Although one cannot be certain about the pure novelty of some post-NT developments in Christian hymnody, some hymnic characteristics do seem to be developments which respond to issues different from those faced during the period of production of canonical literature. Ignatius Eph. 19 includes an explicit attack on the perduring attractiveness of magic in the empire. The issue of Christ’s death as “sacrifice” makes explicit a motif perhaps only implicit in the canonical hymns (Melito of Sardis Homily on the Pasch). Dance is mentioned in the hymnic portions of the Acts of John and in the Easter hymn of Hippolytus. Prayers celebrating the Virgin’s role in making Christ available are especially prominent in the Eastern Church, where numerous hymns designed for use at specific times of day were also being crafted (Gospel of Bartholomew, Cyril of Alexandria, Gregory Nazianzus). There may also be evidence that some Scriptures were being chanted in this period, which also witnesses hymnic intercessions for holders of specific church offices.
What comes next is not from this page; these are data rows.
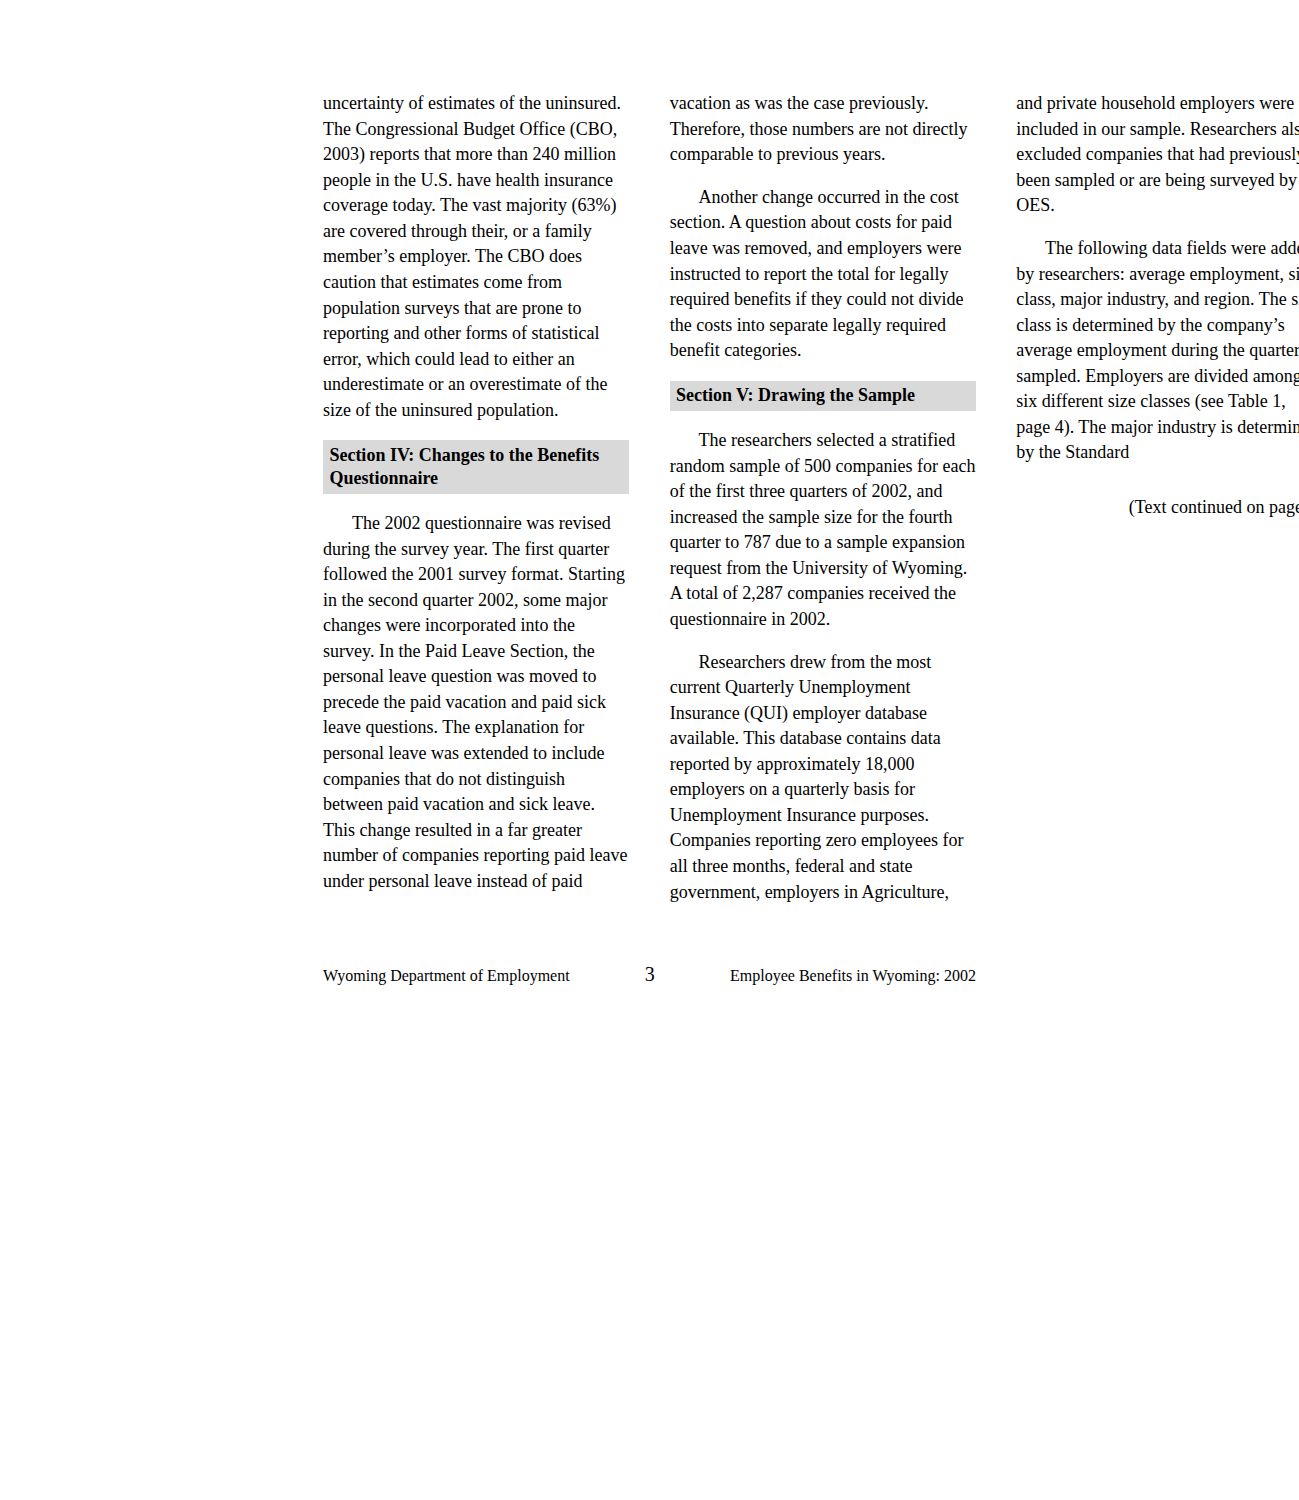uncertainty of estimates of the uninsured. The Congressional Budget Office (CBO, 2003) reports that more than 240 million people in the U.S. have health insurance coverage today. The vast majority (63%) are covered through their, or a family member’s employer. The CBO does caution that estimates come from population surveys that are prone to reporting and other forms of statistical error, which could lead to either an underestimate or an overestimate of the size of the uninsured population.
Section IV: Changes to the Benefits Questionnaire
The 2002 questionnaire was revised during the survey year. The first quarter followed the 2001 survey format. Starting in the second quarter 2002, some major changes were incorporated into the survey. In the Paid Leave Section, the personal leave question was moved to precede the paid vacation and paid sick leave questions. The explanation for personal leave was extended to include companies that do not distinguish between paid vacation and sick leave. This change resulted in a far greater number of companies reporting paid leave under personal leave instead of paid vacation as was the case previously. Therefore, those numbers are not directly comparable to previous years.
Another change occurred in the cost section. A question about costs for paid leave was removed, and employers were instructed to report the total for legally required benefits if they could not divide the costs into separate legally required benefit categories.
Section V: Drawing the Sample
The researchers selected a stratified random sample of 500 companies for each of the first three quarters of 2002, and increased the sample size for the fourth quarter to 787 due to a sample expansion request from the University of Wyoming. A total of 2,287 companies received the questionnaire in 2002.
Researchers drew from the most current Quarterly Unemployment Insurance (QUI) employer database available. This database contains data reported by approximately 18,000 employers on a quarterly basis for Unemployment Insurance purposes. Companies reporting zero employees for all three months, federal and state government, employers in Agriculture, and private household employers were not included in our sample. Researchers also excluded companies that had previously been sampled or are being surveyed by OES.
The following data fields were added by researchers: average employment, size class, major industry, and region. The size class is determined by the company’s average employment during the quarter sampled. Employers are divided among six different size classes (see Table 1, page 4). The major industry is determined by the Standard
(Text continued on page 5)
Wyoming Department of Employment
3
Employee Benefits in Wyoming: 2002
On the frontiers of research in this area one may ask about the way in which early Christian theologizing was affected by the intertwined phenomena of Hellenistic music theory and early Christian anthropology.

Bibliography. Editions of texts: F. F. Church and T. J. Mulry, The Macmillan Book of Earliest Christian Hymns (New York, 1988); M. Kiley, ed., Prayer from Alexander to Constantine: A Critical Anthology (London, 1997); E. Lodi, Enchiridion Euchologicum fontium liturgicum. Bibliotheca Ephemerides Liturgicae Subsidia 15 (Rome, 1979). Studies: E. Foley, Foundations of Christian Music: The Music of Pre-Constantinian Christianity (Collegeville, 1996); “Liturgical Music: A Bibliographic Essay,” in Liturgy and Music, ed. R. A. Leaver and J. A. Zimmerman (Collegeville, 1998), 411-53; R. J. Karris, A Symphony of New Testament Hymns (Collegeville, 1996); H. M. Schueller, The Idea of Music: An Introduction to Musical Aesthetics in Antiquity and the Middle Ages (Kalamazoo, 1988).